**Consigne 1:** Quels magazines féminins apparus au début du XXe siècle l'article sur le tourisme féminin cite-t-il ?
**Consigne 2:** Donnez la suite de l'article sur le tourisme féminin, à partir de sa dernière phrase.

**Texte:**

------------------------------------------------------------

Écho de presse

1930 : « La Femme de France » lance sa série « tourisme féminin »

le 28/05/2018 par Marina Bellot
le 10/07/2017 par Marina Bellot - modifié le 28/05/2018
L'Intransigeant du 2 avril 1934 - Source : BnF RetroNews

En 1930, alors que les femmes tentent de conquérir leur indépendance, La Femme de France incite ses lectrices à s'essayer aux sports jusque-là masculins... Tout en n'oubliant pas de rester féminines.

Après-guerre, l’image d’une femme active, robuste et de plus en plus indépendante fait son chemin en France. Les magazines féminins apparus au début du XXe siècle (Femina, Midinette, La Femme de France) oscillent souvent entre véhiculer une représentation traditionnelle du rôle de la femme et porter des revendications plus féministes. Ils abordent divers domaines tels que la cuisine, la décoration, la mode et les loisirs... Le tourisme n'échappe pas à la règle.

En 1930, La Femme de France — qui comme les autres journaux français, participe à l'effort entrepris pour développer le tourisme — lance une série consacrée au "tourisme féminin".

------------------------------------------------------------

**Matériel fourni:**
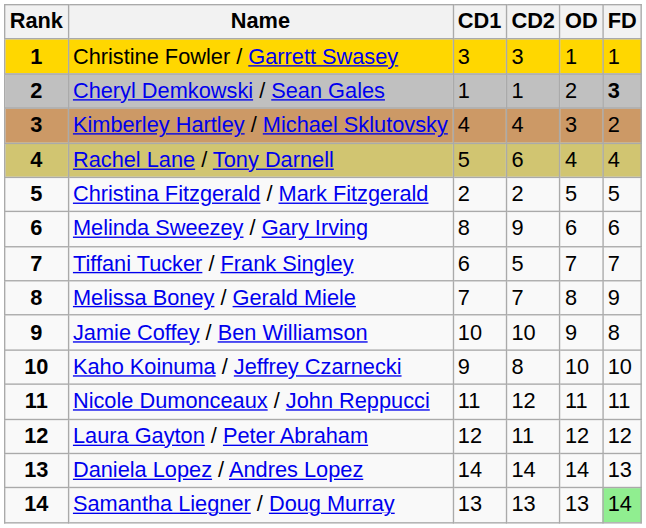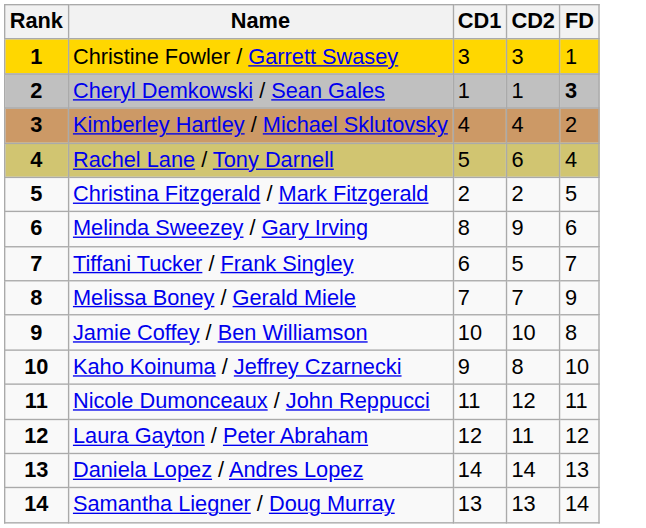- column: OD | 1 | 2 | 3 | 4 | 5 | 6 | 7 | 8 | 9 | 10 | 11 | 12 | 14 | 13
Samantha Liegner / Doug Murray | FD: lightgreen background -> no background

------------------------------------------------------------

**Réponse 1:** Femina, Midinette, La Femme de France

**Réponse 2:**
L'objectif : exhorter la gente féminine à s'essayer aux sports en vogue et réservés jusqu'alors au public masculin, au premier rang desquels... La natation :

"Lorsque nos grands-mères considéraient la natation comme un exercice tout juste convenable pour une femme, et que la plupart de nos mères se contentaient de modestes trempettes à marée montante, sur des parties de la plage où un bébé un peu dégourdi n'aurait même pas bu une cuillerée d'eau salée, notre génération arbore un goût très vif pour les exercices aquatiques. Il faut dire, à la décharge de nos mères, que le costume de bains d'il y a vingt ans devait être plutôt empêtrant. [...]

Convenable ou pas, selon que les formes qu’il recouvre se rapprochent de celles de Diane, ou de celles d'une otarie, le maillot est à la mode, et il convient d'en profiter — pour nager — ce qui n'est pas toujours le cas. La plupart d'entre vous sont probablement des nageuses émérites, ce sont les partisans des bains de sable que je voudrais aujourd'hui inviter à entrer dans l'eau.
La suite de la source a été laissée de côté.